“The Last Ship,” a new musical penned by singer-songwriter, Sting, has found “a nice berth on Broadway,” according to PostBulletin
The show, which was inspired by Sting’s experiences growing up in a shipbuilding community in England, will begin performances late September at the Neil Simon Theatre, said producer Jeffrey Seller. Opening night is scheduled for Oct. 26.
"The words are there. The music is there. It's time to get into the room and make the play," said Seller. ”We look forward to getting to work.”
The plot, according to PostBulletin
, “centers on a man from a seafaring town who travels the world for 14 years only to return and find the shipyard’s future in grave danger and his sweetheart engaged to someone else.” Sting, a native of northeast England, has been working on the musical for four years.
"People ask if it's autobiographical. The only real answer is I think it's emotionally autobiographical but it's not autobiographical. There's no rock singer in `The Last Ship.' But I certainly think that Sting is inspired by his youth and he's working through a lot of emotions that all of us are working with as we get older," said Seller.
“Red” playwright John Logan and “Next to Normal” writer Brian York collaborated on the book for “The Last Ship.” Joe Mantello, of “Wicked,” will direct and Steven Hoggett, of “Once,” will choreograph.
Michael Esper, of “American Idiot” and “The Lyons,” and Irish singer Rachel Tucker, of “Wicked,” will star in “The Last Ship.” Jimmy Nail, Aaron Lazar, Sally AnnTriplett, Collin Kelly-Sordelet and Fred Applegate have also joined the cast.

- [Brief 1] According to the article about "The Last Ship," when is opening night scheduled?
- [Brief 2] List every show other than "The Last Ship" that the article about the musical names.
- [Brief 3] Pick up the article about "The Last Ship" from its final sentence and keep writing.
The items that follow have no connection to the article about "The Last Ship."

- [Material provided]
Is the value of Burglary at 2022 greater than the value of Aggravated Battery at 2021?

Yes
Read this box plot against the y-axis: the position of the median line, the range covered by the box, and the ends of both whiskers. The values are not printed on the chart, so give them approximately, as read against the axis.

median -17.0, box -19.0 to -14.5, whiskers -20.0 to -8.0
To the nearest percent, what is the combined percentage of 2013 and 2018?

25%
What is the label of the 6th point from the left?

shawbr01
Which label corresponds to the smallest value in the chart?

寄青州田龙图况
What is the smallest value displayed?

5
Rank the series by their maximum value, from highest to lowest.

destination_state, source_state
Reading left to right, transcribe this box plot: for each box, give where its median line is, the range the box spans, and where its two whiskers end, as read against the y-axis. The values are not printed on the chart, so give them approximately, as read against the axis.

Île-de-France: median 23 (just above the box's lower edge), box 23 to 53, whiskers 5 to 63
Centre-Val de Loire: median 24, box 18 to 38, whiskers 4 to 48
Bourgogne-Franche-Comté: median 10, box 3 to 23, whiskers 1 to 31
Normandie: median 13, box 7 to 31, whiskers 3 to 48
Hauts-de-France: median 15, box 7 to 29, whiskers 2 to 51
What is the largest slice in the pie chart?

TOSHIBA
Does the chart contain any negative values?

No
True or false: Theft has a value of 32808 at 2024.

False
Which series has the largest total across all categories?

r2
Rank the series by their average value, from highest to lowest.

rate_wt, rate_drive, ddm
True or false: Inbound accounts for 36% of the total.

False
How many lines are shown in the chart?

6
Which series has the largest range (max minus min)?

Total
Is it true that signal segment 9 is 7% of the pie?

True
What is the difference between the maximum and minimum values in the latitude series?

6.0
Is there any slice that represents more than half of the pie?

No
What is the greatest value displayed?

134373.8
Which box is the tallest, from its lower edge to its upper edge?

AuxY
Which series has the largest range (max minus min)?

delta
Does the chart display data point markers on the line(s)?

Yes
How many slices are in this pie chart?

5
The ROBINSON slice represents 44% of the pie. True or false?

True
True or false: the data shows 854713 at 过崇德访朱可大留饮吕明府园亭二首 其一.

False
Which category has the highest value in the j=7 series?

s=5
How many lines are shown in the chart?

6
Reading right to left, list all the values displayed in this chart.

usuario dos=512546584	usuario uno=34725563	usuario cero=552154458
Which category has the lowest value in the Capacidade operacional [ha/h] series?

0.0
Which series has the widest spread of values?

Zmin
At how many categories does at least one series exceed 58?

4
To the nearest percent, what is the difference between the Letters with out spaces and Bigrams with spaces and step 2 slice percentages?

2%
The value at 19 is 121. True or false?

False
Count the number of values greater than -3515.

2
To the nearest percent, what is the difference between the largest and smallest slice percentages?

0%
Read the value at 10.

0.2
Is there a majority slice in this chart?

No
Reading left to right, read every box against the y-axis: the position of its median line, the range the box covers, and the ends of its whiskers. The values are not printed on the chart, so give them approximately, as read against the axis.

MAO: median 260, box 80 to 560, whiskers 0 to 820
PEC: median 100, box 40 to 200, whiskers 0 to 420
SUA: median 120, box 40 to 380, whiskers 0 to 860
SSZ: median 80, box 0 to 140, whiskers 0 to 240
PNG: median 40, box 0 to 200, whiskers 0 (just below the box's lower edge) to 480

- [Final answer 1] Oct. 26.

- [Final answer 2] "Red," "Next to Normal," "Wicked," "Once," "American Idiot," "The Lyons"

- [Final answer 3]
Tony nominee David Zinn will design the sets and costumes. Tony winner Christopher Akerlind is in charge of lighting design. Sound design will be taken care of by Tony winner Brian Ronan.
Sting, former lead singer of The Police and 16-time Grammy winner, released a new album last year called “The Last Ship,” which inspired the show. A concert of his songs will be broadcast on PBS on Feb. 21.
Sting is the latest of many pop and rock singer-songwriters who have set their sights on Broadway. Cyndi Lauper, Sheryl Crow, John Mellencamp, Sarah McLachlan, Dave Stewart, Tori Amos, Edie Brickell, David Byrne, Fatboy Slim, Burt Bacharach and Elvis Costello are among other singer-songwriters aiming to make it on Broadway.
Even the biggest music stars can have trouble navigating the world of musical theatre. Elton John did find success with “The Lion King” and “Billy Elliot,” but only after the flop,“Lestat.” U2’s Bono and the Edge, “got on track with ‘Spiderman: Turn Off the Dark,’ after numerous postponement openings.” Cyndi Lauper took home a Tony last year for “Kinky Boots.” However, “The Capeman” by Paul Simon remains one of Broadway’s biggest flops.
"I have continually been impressed by and rewarded by Sting's depth of musical knowledge," Seller said. "Sting certainly came to this never having written a musical but he has been an extraordinary student of musical theater, he's an extraordinary collaborator and he has been an ideal artist in making this play.”
“The Last Ship” will begin its run next summer at Chicago’s Bank of America Theatre.